Розповсюдження генетично детермінованої гіполактазії дорослого типу у хворих на муковісцидоз, гомозигот за мутацією p.Phe508del
Aims. Adult-type hypolactasia (ATH) is the genetically determined most common cause of milk intolerance in children, adolescents and adults and the most common enzyme deficiency in humans. Adult-type hypolactasia is associated with the LCT-13910C/T polymorphism.
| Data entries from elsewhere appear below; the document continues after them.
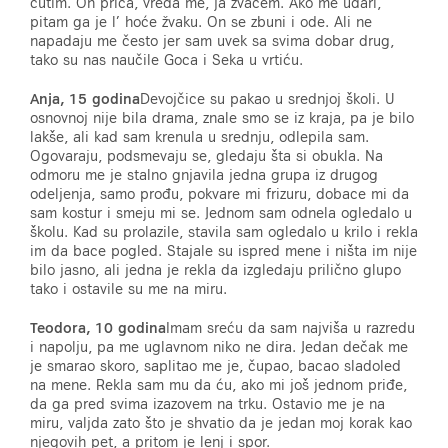
ćutim. On priča, vređa me, ja žvaćem. Ako me udari,
pitam ga je l’ hoće žvaku. On se zbuni i ode. Ali ne
napadaju me često jer sam uvek sa svima dobar drug,
tako su nas naučile Goca i Seka u vrtiću.
Anja, 15 godina
Devojčice su pakao u srednjoj školi. U
osnovnoj nije bila drama, znale smo se iz kraja, pa je bilo
lakše, ali kad sam krenula u srednju, odlepila sam.
Ogovaraju, podsmevaju se, gledaju šta si obukla. Na
odmoru me je stalno gnjavila jedna grupa iz drugog
odeljenja, samo prođu, pokvare mi frizuru, dobace mi da
sam kostur i smeju mi se. Jednom sam odnela ogledalo u
školu. Kad su prolazile, stavila sam ogledalo u krilo i rekla
im da bace pogled. Stajale su ispred mene i ništa im nije
bilo jasno, ali jedna je rekla da izgledaju prilično glupo
tako i ostavile su me na miru.
Teodora, 10 godina
Imam sreću da sam najviša u razredu
i napolju, pa me uglavnom niko ne dira. Jedan dečak me
je smarao skoro, saplitao me je, čupao, bacao sladoled
na mene. Rekla sam mu da ću, ako mi još jednom priđe,
da ga pred svima izazovem na trku. Ostavio me je na
miru, valjda zato što je shvatio da je jedan moj korak kao
njegovih pet, a pritom je lenj i spor.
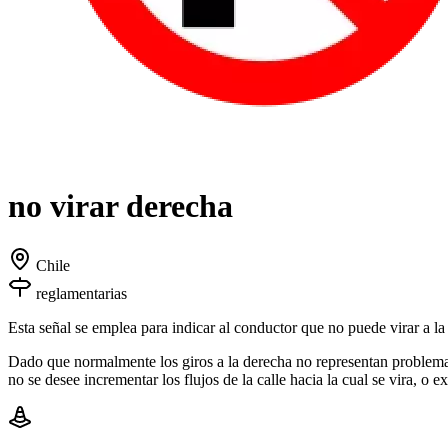
no virar derecha
Chile
reglamentarias
Esta señal se emplea para indicar al conductor que no puede virar a la 
Dado que normalmente los giros a la derecha no representan problema
no se desee incrementar los flujos de la calle hacia la cual se vira,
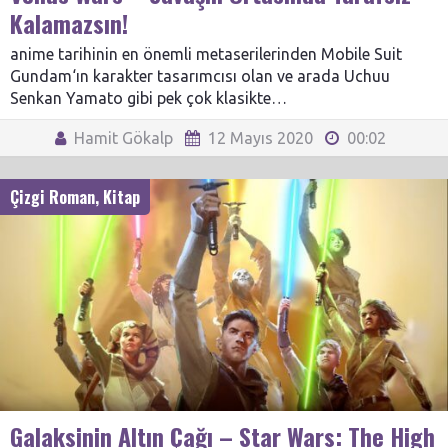
Kalamazsın!
anime tarihinin en önemli metaserilerinden Mobile Suit
Gundam‘ın karakter tasarımcısı olan ve arada Uchuu
Senkan Yamato gibi pek çok klasikte…
Hamit Gökalp
12 Mayıs 2020
00:02
Çizgi Roman
,
Kitap
Galaksinin Altın Çağı – Star Wars: The High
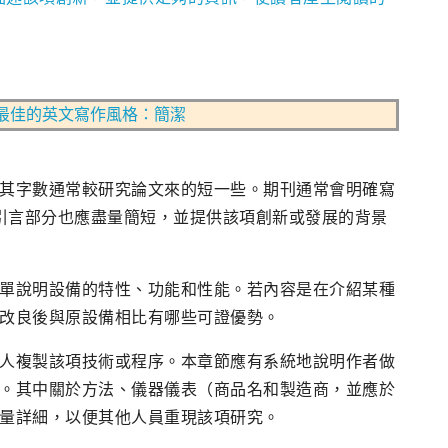
最佳的英文寫作風格：簡潔
其字數通常較研究論文來的短一些。期刊通常會明確寫
不等。引言部分也應盡量簡短，並提供該項創新或發展的背景
單說明設備的特性、功能和性能。若內容是在介紹某種
改良後與原設備相比有哪些可證優勢。
人複製該項技術或程序。本章節應有系統地說明作者做
。其中關於方法、儀器儀表（商品名和製造商，並應於
量詳細，以便其他人員重現該項研究。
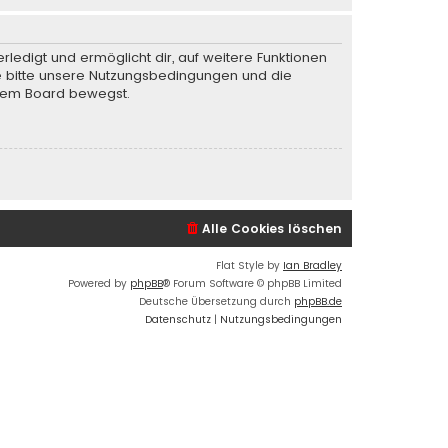
rledigt und ermöglicht dir, auf weitere Funktionen
te bitte unsere Nutzungsbedingungen und die
iesem Board bewegst.
Alle Cookies löschen
Flat Style by
Ian Bradley
Powered by
phpBB
® Forum Software © phpBB Limited
Deutsche Übersetzung durch
phpBB.de
Datenschutz
|
Nutzungsbedingungen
Estimation of genetic predisposion to ATH of children with CF is primarily question. Methods. DNA from probands blood samples was isolated using a modified salting out method. The PCR products were digested with the restriction enzyme Hinf I and analysed by electrophoresis in a 2 % agarose gel. Results. It was carried out the distribution of 13910C> T of LCT gene in children who were diagnosed CF, homozygous for p.Phe508del. Genotype C/C-13910 is found at 34.9 % of individuals. This genotype cause the complete absence of lactase. Genotype C/T- 13910 was indentificated at 55.8 % of people and is associated with low levels of lactase. Genotype T/T- 13910 characterized of high activity of the enzyme was delected in 9.3 % of patients. Conclusions. The frequency of adult-type hypolactasia (ATH) associated with polymorphic variant 13910C> T of LCT gene in the group of children with severe cystic fibrosis tends to increase compared with the group of children with mild cystic fibrosis.
Keywords: аdult-type hypolactasia, cystic fibrosis, genotype, primary lactase deficiency.